[[ Available data open ]]

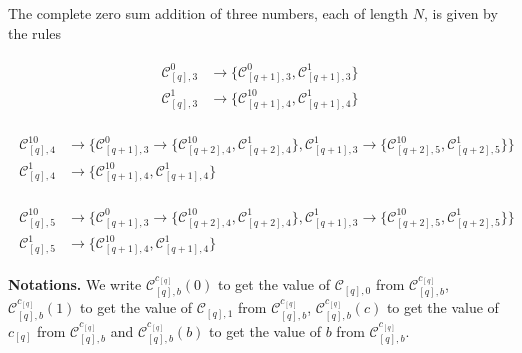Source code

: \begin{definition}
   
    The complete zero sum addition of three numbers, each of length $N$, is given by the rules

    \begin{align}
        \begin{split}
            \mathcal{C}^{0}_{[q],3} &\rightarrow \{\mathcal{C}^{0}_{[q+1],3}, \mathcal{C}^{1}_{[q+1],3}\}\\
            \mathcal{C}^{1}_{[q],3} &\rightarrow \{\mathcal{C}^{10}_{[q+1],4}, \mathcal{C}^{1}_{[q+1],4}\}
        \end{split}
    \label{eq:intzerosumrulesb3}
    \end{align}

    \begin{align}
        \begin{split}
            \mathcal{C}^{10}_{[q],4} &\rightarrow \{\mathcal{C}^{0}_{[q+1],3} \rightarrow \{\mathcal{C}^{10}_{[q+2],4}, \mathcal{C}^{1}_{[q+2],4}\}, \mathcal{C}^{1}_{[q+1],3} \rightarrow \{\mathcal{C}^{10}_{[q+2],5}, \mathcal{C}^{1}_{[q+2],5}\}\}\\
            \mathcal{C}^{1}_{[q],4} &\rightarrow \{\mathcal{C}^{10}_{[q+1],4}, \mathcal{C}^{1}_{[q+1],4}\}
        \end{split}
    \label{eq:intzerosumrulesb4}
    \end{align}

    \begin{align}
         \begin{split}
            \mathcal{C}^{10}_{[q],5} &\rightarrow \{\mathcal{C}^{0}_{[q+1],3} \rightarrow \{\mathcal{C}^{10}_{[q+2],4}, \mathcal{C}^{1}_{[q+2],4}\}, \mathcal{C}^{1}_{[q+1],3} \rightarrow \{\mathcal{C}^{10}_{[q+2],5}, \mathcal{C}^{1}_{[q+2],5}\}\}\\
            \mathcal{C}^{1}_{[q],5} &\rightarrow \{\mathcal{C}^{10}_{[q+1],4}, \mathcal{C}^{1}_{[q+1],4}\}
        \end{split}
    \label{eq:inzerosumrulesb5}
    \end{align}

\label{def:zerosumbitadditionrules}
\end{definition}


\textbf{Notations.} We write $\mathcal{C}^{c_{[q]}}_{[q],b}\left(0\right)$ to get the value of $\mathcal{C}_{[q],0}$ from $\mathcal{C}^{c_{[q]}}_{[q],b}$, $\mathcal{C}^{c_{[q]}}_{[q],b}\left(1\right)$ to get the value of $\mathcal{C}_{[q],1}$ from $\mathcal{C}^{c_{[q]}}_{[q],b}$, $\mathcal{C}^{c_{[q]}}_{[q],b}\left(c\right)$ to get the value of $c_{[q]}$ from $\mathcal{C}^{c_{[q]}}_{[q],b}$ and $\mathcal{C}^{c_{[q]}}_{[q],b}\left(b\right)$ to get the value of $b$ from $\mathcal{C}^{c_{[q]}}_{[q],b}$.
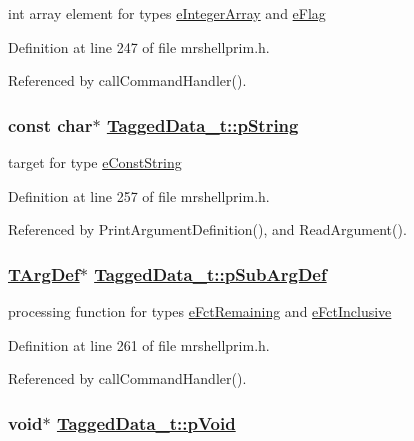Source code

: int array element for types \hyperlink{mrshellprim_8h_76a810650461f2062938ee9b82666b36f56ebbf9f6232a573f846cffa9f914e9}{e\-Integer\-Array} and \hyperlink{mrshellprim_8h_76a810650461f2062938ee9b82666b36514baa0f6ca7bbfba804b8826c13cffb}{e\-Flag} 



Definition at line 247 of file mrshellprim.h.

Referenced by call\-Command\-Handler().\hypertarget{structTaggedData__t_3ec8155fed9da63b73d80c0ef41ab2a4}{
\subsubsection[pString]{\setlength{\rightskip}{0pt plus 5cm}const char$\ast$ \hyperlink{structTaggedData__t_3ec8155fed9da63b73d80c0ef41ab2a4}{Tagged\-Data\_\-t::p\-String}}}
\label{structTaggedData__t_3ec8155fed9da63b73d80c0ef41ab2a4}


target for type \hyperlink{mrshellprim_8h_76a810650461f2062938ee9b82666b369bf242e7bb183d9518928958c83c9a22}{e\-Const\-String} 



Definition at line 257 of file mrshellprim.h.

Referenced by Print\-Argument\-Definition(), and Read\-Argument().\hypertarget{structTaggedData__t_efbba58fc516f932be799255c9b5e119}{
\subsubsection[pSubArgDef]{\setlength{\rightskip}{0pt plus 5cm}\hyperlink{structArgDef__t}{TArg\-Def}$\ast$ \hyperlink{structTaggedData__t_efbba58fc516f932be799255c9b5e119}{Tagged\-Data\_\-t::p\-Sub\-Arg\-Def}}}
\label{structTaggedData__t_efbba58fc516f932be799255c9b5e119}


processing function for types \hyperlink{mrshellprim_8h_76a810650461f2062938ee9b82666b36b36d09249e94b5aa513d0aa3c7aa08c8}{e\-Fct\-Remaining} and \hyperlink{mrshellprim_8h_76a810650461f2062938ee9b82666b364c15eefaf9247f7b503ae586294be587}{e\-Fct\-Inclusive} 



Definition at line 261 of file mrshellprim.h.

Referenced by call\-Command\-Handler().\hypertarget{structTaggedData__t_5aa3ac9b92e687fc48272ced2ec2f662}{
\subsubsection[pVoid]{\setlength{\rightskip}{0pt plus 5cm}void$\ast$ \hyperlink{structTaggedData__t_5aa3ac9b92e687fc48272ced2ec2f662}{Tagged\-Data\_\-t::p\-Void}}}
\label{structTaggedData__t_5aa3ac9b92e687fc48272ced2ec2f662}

[[ Available data closed ]]

What you should do:
Wherever the string "Handler" appears in the data above, report the whole line.

Output of the exercise:
Referenced by call\-Command\-Handler().\hypertarget{structTaggedData__t_3ec8155fed9da63b73d80c0ef41ab2a4}{
Referenced by call\-Command\-Handler().\hypertarget{structTaggedData__t_5aa3ac9b92e687fc48272ced2ec2f662}{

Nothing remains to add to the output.